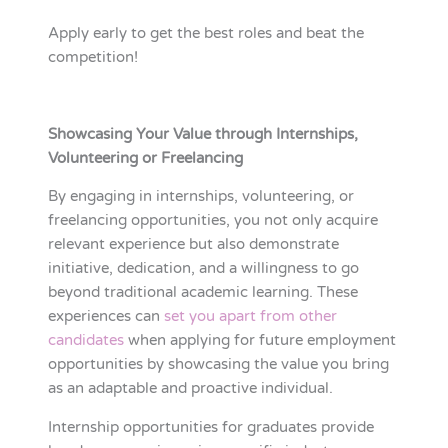
Apply early to get the best roles and beat the
competition!
Showcasing Your Value through Internships,
Volunteering or Freelancing
By engaging in internships, volunteering, or
freelancing opportunities, you not only acquire
relevant experience but also demonstrate
initiative, dedication, and a willingness to go
beyond traditional academic learning. These
experiences can
set you apart from other
candidates
when applying for future employment
opportunities by showcasing the value you bring
as an adaptable and proactive individual.
Internship opportunities for graduates provide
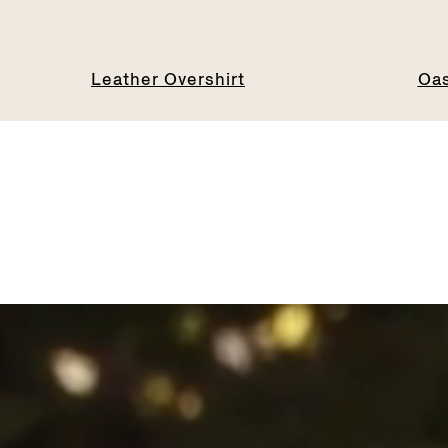
Leather Overshirt
Oas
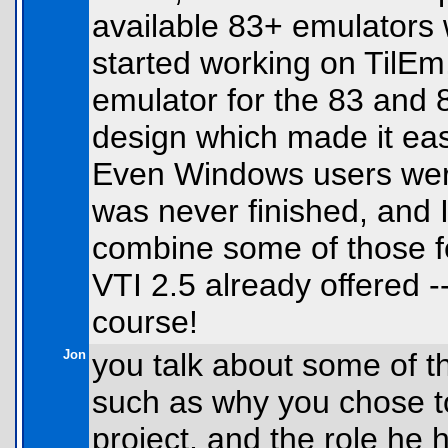
available 83+ emulators 
started working on TilEm,
emulator for the 83 and 
design which made it ea
Even Windows users were 
was never finished, and I
combine some of those f
VTI 2.5 already offered --
course!
Jon
you talk about some of th
such as why you chose to
project, and the role he h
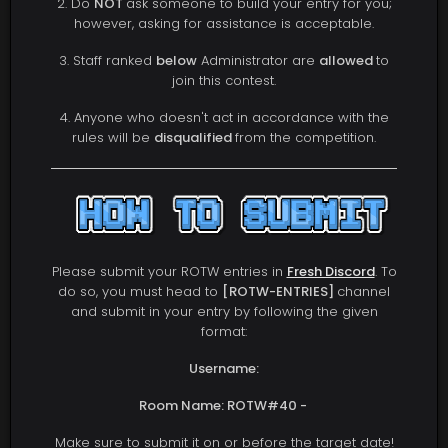
2. Do
NOT
ask someone to build your entry for you;
however, asking for assistance is acceptable.
3. Staff ranked
below
Administrator are
allowed
to
join this contest.
4. Anyone who doesn't act in accordance with the
rules will be
disqualified
from the competition.
Please submit your ROTW entries in
Fresh Discord
. To
do so, you must head to
[ROTW-ENTRIES]
channel
and submit in your entry by following the given
format:
Username:
Room Name: ROTW#40 -
Make sure to submit it on or before the target date!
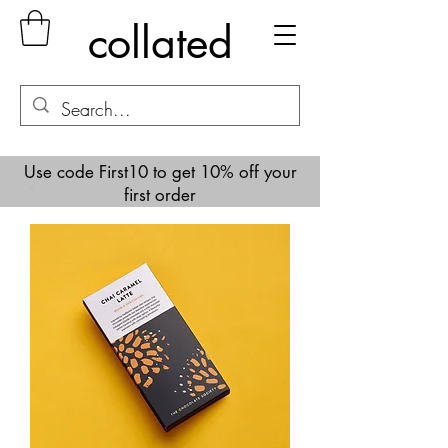
collated
Use code First10 to get 10% off your
first order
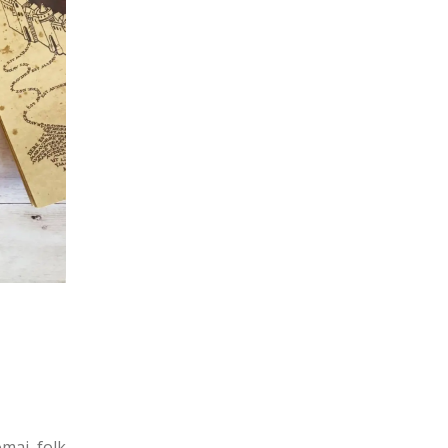
omaj folk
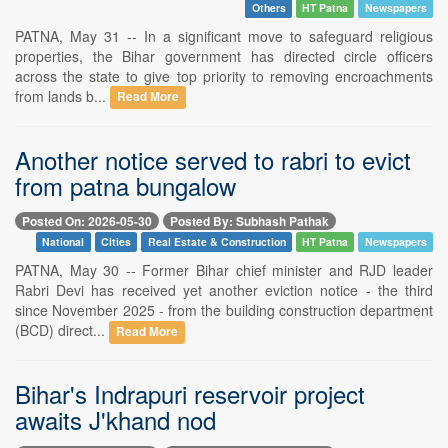
Others
HT Patna
Newspapers
PATNA, May 31 -- In a significant move to safeguard religious
properties, the Bihar government has directed circle officers
across the state to give top priority to removing encroachments
from lands b...
Read More
Another notice served to rabri to evict
from patna bungalow
Posted On: 2026-05-30
Posted By: Subhash Pathak
National
Cities
Real Estate & Construction
HT Patna
Newspapers
PATNA, May 30 -- Former Bihar chief minister and RJD leader
Rabri Devi has received yet another eviction notice - the third
since November 2025 - from the building construction department
(BCD) direct...
Read More
Bihar's Indrapuri reservoir project
awaits J'khand nod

How to complete this task: Skip the pictures. Restate exactly the lines from the start of the entries through the line containing "opportunities by showcasing", both ends included.

Task output:
Apply early to get the best roles and beat the
competition!
Showcasing Your Value through Internships,
Volunteering or Freelancing
By engaging in internships, volunteering, or
freelancing opportunities, you not only acquire
relevant experience but also demonstrate
initiative, dedication, and a willingness to go
beyond traditional academic learning. These
experiences can
set you apart from other
candidates
when applying for future employment
opportunities by showcasing the value you bring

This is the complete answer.